С этого жизнь начинается, этим же и заканчивается: Санкт-Петербург, шестидесятые… Съедена каша, я разгоняюсь на ходунках и на полном ходу врезаюсь в сервант. Я торжествую: злой шкаф повержен! Из радиотранслятора несется «Топ-топ, топает малыш!» - хит Тамары Миансаровой. А еще есть знаменитое «Руди-Руди-Ру!» Первые проблески осознания разницы полов относятся к школьным праздникам 23 февраля - 8 марта. Всех выгнали из класса, торопливо раскладываем подарки девочкам: получив самолет, дарим куклу. За окошком - пушистая трескучая зима. Снег искрится и раскачивается на заиндевевших еловых ветвях. Красиво! Как это непохоже на знойный Кипр! Я перебираю фотографии - их очень много, в те времена они были бумажными!
Позже я был на Кипре четыре раза, даже написал путеводитель! По незнанию, для чего предназначены стринги, отправился в них на море. Насмешил весь остров. А у нас что? Сойдя с тропинки, человек рискует провалиться в белоснежную перину.
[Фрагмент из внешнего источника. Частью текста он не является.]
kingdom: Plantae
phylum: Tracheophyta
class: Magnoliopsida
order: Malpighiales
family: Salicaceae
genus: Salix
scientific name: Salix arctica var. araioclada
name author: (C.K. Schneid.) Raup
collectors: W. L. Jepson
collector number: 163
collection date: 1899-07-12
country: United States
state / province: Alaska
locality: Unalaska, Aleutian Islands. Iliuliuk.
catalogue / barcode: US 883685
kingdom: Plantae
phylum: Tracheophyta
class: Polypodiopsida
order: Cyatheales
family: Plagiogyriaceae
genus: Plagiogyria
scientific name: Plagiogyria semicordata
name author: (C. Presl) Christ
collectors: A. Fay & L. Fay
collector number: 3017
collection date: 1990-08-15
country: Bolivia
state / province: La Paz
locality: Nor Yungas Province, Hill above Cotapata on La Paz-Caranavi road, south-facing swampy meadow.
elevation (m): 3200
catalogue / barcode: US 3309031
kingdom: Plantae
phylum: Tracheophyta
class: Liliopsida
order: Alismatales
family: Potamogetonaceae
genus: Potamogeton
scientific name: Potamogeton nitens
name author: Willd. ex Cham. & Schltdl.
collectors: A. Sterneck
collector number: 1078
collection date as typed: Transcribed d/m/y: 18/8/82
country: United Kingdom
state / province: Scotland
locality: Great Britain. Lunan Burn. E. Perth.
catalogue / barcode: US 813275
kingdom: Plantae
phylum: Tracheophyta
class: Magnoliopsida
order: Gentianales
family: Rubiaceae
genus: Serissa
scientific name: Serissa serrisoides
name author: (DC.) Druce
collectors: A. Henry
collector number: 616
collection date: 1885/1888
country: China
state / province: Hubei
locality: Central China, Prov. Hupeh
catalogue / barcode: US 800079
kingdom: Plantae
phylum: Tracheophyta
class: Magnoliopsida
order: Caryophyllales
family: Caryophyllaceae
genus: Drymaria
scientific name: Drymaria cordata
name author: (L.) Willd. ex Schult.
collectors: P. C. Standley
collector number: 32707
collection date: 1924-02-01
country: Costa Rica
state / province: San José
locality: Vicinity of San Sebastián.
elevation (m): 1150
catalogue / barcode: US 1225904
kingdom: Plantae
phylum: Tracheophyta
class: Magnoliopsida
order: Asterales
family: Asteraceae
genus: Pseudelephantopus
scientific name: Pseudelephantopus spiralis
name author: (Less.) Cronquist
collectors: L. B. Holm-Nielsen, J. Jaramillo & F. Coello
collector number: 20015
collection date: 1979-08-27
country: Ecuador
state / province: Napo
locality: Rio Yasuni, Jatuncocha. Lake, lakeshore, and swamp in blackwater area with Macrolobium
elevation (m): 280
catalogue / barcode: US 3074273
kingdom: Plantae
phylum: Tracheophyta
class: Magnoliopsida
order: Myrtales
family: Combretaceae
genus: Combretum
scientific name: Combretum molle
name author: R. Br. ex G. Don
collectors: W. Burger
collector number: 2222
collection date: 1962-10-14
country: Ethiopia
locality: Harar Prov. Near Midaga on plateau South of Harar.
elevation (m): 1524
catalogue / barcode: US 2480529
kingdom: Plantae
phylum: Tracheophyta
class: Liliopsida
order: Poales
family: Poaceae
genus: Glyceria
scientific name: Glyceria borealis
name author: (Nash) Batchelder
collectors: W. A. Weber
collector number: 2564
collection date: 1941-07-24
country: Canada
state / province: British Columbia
Такой сезон люди ласково называют «зимушкой-зимой» и изображают на открытках, сезонно продающихся в ларьках «Союзпечати» перед новогодними праздниками, чтобы отправить друзьям, вписав теплые слова в тесное пространство, для этого предназначенное. Так было всегда.
Торопливо передвигаясь между сугробов, горожане спешат поздравить друг друга по телефону, если написать не успели. Я всегда боялся верить словам! «Милый, я твоя!» - признается девушка, приехавшая вслед за мной из знойного киевского лета. Отовсюду звучит Stevie Wonder «I just call to say I love You». Девушка обнимает меня за плечи на обледеневшем пешеходном переходе, расположенном над железнодорожными путями, и прижимает к перилам за спиной. Внизу свистят электрички. В этот момент мне кажется, что шаткие перила – высотой по колено. Меня охватывает ужас! «Я тебе не верю!» - отвечаю я девице. Привокзальные афишные тумбы трубят о премьере «Вокзала для двоих».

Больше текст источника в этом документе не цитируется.